Scottish Tory conference: A heart and head battle
The sun is shining, the ancient city of Stirling is looking splendid - and yet the world is not entirely cakes and ale here at the Scottish Conservative conference.
It would not be fair to exaggerate these matters. With regard to the future of Scotland, there is much more that unites the Tories than divides them. Independence? They're agin it.
The snags arise when they begin to consider whether they ought to endorse more powers for the Scottish Parliament as an alternative to independence, as a project to embed a devolved Scotland within the Union.
This is not, frankly, entirely comfortable territory for the Tories - and it shows. Some in the party endorse more powers reluctantly. Some with enthusiasm, arguing that a parliament with real fiscal power would enable the Tories credibly to advance a low-spend, low-tax offer.
Some are completely against the idea, regarding it as an unwarranted concession to Nationalism. Some in the hall perhaps wish the world to be other than it is, wish they were confronting classic Tory issues rather than a constitutional agenda which they find somewhat alien.

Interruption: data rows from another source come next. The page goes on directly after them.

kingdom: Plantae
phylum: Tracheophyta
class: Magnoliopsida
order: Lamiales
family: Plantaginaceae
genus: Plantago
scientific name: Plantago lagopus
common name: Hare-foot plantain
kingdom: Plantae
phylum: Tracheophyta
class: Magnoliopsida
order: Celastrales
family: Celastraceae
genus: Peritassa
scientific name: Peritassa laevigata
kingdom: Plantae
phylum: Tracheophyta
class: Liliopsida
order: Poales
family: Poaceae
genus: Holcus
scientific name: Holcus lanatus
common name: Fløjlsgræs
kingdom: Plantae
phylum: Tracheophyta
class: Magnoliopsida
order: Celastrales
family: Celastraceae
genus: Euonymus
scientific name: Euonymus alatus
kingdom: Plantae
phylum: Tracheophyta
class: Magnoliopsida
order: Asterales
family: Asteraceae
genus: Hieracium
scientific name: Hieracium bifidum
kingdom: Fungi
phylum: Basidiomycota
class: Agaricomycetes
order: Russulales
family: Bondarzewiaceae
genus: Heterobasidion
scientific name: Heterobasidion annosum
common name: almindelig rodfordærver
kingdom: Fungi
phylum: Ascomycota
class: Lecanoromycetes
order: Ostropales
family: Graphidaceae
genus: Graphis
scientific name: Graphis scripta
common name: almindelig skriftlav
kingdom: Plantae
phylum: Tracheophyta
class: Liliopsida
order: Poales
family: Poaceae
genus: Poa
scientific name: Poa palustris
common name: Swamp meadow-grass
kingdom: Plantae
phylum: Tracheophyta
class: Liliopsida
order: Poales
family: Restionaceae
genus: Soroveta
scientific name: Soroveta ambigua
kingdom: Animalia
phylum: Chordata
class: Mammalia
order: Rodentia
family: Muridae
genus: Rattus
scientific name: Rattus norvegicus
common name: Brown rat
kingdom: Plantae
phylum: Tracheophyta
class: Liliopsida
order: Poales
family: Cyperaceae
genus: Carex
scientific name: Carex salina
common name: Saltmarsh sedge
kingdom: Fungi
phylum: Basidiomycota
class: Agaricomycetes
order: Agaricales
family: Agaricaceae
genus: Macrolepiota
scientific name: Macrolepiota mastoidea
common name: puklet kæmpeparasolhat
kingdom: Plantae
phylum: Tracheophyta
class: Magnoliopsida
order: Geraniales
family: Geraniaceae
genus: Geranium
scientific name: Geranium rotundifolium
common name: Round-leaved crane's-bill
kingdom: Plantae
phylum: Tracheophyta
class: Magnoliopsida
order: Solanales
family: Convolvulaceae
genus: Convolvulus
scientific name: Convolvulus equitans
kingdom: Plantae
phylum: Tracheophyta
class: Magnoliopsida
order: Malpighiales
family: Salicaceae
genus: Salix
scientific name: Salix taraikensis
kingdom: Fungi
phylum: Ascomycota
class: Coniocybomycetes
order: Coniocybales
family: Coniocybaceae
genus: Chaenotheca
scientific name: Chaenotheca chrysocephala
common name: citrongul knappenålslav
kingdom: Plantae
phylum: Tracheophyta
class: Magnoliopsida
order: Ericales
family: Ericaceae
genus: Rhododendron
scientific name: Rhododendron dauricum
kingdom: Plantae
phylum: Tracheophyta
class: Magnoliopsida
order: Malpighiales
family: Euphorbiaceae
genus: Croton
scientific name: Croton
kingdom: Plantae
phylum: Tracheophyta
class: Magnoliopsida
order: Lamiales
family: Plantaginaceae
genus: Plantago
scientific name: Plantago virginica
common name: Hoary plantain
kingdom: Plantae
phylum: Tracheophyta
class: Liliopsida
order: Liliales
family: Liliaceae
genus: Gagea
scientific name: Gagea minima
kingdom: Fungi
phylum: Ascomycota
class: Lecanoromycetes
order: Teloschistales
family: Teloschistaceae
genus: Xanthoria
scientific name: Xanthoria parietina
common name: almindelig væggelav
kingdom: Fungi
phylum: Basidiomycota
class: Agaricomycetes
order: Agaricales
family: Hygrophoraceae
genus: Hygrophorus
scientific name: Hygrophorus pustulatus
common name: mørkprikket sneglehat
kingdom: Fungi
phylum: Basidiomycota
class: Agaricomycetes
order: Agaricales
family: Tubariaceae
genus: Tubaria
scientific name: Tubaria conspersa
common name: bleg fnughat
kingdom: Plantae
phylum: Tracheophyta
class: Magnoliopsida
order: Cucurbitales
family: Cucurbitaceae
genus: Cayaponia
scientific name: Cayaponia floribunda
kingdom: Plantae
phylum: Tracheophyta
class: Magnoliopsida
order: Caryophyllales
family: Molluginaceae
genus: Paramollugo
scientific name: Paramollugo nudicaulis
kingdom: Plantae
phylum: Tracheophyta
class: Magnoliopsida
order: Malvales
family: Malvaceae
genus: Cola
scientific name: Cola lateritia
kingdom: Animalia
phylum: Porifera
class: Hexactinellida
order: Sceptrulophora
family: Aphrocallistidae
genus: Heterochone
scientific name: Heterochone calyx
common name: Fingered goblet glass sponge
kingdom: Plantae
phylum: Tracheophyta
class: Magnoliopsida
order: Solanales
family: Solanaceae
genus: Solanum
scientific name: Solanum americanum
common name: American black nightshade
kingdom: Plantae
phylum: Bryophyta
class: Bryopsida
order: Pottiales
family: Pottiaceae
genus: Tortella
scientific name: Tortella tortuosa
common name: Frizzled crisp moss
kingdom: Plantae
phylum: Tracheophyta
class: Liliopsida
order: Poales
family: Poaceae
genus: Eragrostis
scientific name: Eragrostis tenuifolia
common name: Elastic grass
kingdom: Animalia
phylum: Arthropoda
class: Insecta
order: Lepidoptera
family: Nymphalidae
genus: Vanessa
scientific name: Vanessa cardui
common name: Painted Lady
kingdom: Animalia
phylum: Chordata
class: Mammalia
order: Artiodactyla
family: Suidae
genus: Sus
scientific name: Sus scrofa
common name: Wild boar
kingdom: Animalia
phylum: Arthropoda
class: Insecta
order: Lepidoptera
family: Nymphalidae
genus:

Either way, there is no debate on the conference floor here about the option of more powers - despite the fact that the Scottish party leader, Ruth Davidson, emphasised the prospect in her most recent keynote speech and set up a commission, under Lord Strathclyde, to examine such a notion.
Ms Davidson and others say that such a debate at the moment would be inutile - that it is better to wait for Lord Strathclyde and his team to report.
Cue an outbreak of grumbling and discontent from representatives who would have preferred an open conference discussion, rather than the debates which are taking place on the fringe and in the coffee bar.
Some senior insiders detect a sub-text. They say that some - not all, some - of the complaints at the absence of a debate are coded criticism of the leader who suggested that more powers be examined.
Certainly, David Cameron went out of his way to bolster Ms Davidson's leadership, going further than the issued text of his speech to back her "every step of the way". The formulation, incidentally, which he later used to endorse the Union.
Mr Cameron's objective in his relatively brief address was to add the element of passion to the arguments for the Union. Statistics alone, economics alone would not suffice, he said. It was important to appeal to the heart as well as the head.
In the hall - which was not entirely full - the audience loved that. They rose to applaud this vigorous endorsement of the second strand in the party's name, that of Unionism.
He made no mention of further powers - nor did Ruth Davidson when she contributed to a Rally for the Union session in the afternoon. (Her main speech comes tomorrow.)
The object plainly was to focus solely, at this stage, upon defending the Union rather than debating alternatives.